**Required action**
When you reach the listing, restate it word for word, leaving nothing out.

**Records for this exercise**
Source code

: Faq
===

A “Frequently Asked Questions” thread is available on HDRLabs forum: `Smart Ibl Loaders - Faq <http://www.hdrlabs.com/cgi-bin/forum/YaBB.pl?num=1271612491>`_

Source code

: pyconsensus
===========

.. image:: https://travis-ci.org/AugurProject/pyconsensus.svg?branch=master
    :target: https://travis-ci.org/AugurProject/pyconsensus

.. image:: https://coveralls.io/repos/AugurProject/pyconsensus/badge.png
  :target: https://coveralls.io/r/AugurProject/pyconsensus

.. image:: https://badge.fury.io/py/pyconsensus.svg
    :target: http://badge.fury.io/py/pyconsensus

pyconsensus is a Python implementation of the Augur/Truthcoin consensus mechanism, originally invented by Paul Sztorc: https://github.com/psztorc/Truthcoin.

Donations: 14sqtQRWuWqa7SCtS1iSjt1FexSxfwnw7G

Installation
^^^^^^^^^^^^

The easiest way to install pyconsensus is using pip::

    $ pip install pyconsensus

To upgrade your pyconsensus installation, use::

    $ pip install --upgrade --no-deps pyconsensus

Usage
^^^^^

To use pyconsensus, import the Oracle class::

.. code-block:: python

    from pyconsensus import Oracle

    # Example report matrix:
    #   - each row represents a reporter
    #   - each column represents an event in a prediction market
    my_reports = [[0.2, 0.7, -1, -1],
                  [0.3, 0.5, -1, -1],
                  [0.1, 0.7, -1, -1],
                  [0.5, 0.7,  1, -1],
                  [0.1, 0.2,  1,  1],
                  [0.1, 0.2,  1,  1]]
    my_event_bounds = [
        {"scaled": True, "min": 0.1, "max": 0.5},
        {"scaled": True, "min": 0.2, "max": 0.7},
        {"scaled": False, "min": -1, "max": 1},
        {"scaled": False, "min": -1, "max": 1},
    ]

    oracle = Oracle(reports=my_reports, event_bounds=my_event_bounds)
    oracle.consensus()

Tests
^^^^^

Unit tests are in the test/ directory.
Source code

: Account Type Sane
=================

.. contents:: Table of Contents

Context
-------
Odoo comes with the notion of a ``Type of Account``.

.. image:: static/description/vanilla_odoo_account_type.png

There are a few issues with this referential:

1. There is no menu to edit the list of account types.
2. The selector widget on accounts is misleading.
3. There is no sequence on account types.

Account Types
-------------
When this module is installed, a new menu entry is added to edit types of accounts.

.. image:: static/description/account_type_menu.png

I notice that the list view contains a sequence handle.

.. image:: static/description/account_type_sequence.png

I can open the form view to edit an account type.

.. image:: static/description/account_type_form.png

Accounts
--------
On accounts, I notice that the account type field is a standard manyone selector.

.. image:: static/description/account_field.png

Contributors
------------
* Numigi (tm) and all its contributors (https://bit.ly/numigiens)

**Solution to this problem**
Source code

: Faq
===

A “Frequently Asked Questions” thread is available on HDRLabs forum: `Smart Ibl Loaders - Faq <http://www.hdrlabs.com/cgi-bin/forum/YaBB.pl?num=1271612491>`_

Source code

: pyconsensus
===========

.. image:: https://travis-ci.org/AugurProject/pyconsensus.svg?branch=master
    :target: https://travis-ci.org/AugurProject/pyconsensus

.. image:: https://coveralls.io/repos/AugurProject/pyconsensus/badge.png
  :target: https://coveralls.io/r/AugurProject/pyconsensus

.. image:: https://badge.fury.io/py/pyconsensus.svg
    :target: http://badge.fury.io/py/pyconsensus

pyconsensus is a Python implementation of the Augur/Truthcoin consensus mechanism, originally invented by Paul Sztorc: https://github.com/psztorc/Truthcoin.

Donations: 14sqtQRWuWqa7SCtS1iSjt1FexSxfwnw7G

Installation
^^^^^^^^^^^^

The easiest way to install pyconsensus is using pip::

    $ pip install pyconsensus

To upgrade your pyconsensus installation, use::

    $ pip install --upgrade --no-deps pyconsensus

Usage
^^^^^

To use pyconsensus, import the Oracle class::

.. code-block:: python

    from pyconsensus import Oracle

    # Example report matrix:
    #   - each row represents a reporter
    #   - each column represents an event in a prediction market
    my_reports = [[0.2, 0.7, -1, -1],
                  [0.3, 0.5, -1, -1],
                  [0.1, 0.7, -1, -1],
                  [0.5, 0.7,  1, -1],
                  [0.1, 0.2,  1,  1],
                  [0.1, 0.2,  1,  1]]
    my_event_bounds = [
        {"scaled": True, "min": 0.1, "max": 0.5},
        {"scaled": True, "min": 0.2, "max": 0.7},
        {"scaled": False, "min": -1, "max": 1},
        {"scaled": False, "min": -1, "max": 1},
    ]

    oracle = Oracle(reports=my_reports, event_bounds=my_event_bounds)
    oracle.consensus()

Tests
^^^^^

Unit tests are in the test/ directory.
Source code

: Account Type Sane
=================

.. contents:: Table of Contents

Context
-------
Odoo comes with the notion of a ``Type of Account``.

.. image:: static/description/vanilla_odoo_account_type.png

There are a few issues with this referential:

1. There is no menu to edit the list of account types.
2. The selector widget on accounts is misleading.
3. There is no sequence on account types.

Account Types
-------------
When this module is installed, a new menu entry is added to edit types of accounts.

.. image:: static/description/account_type_menu.png

I notice that the list view contains a sequence handle.

.. image:: static/description/account_type_sequence.png

I can open the form view to edit an account type.

.. image:: static/description/account_type_form.png

Accounts
--------
On accounts, I notice that the account type field is a standard manyone selector.

.. image:: static/description/account_field.png

Contributors
------------
* Numigi (tm) and all its contributors (https://bit.ly/numigiens)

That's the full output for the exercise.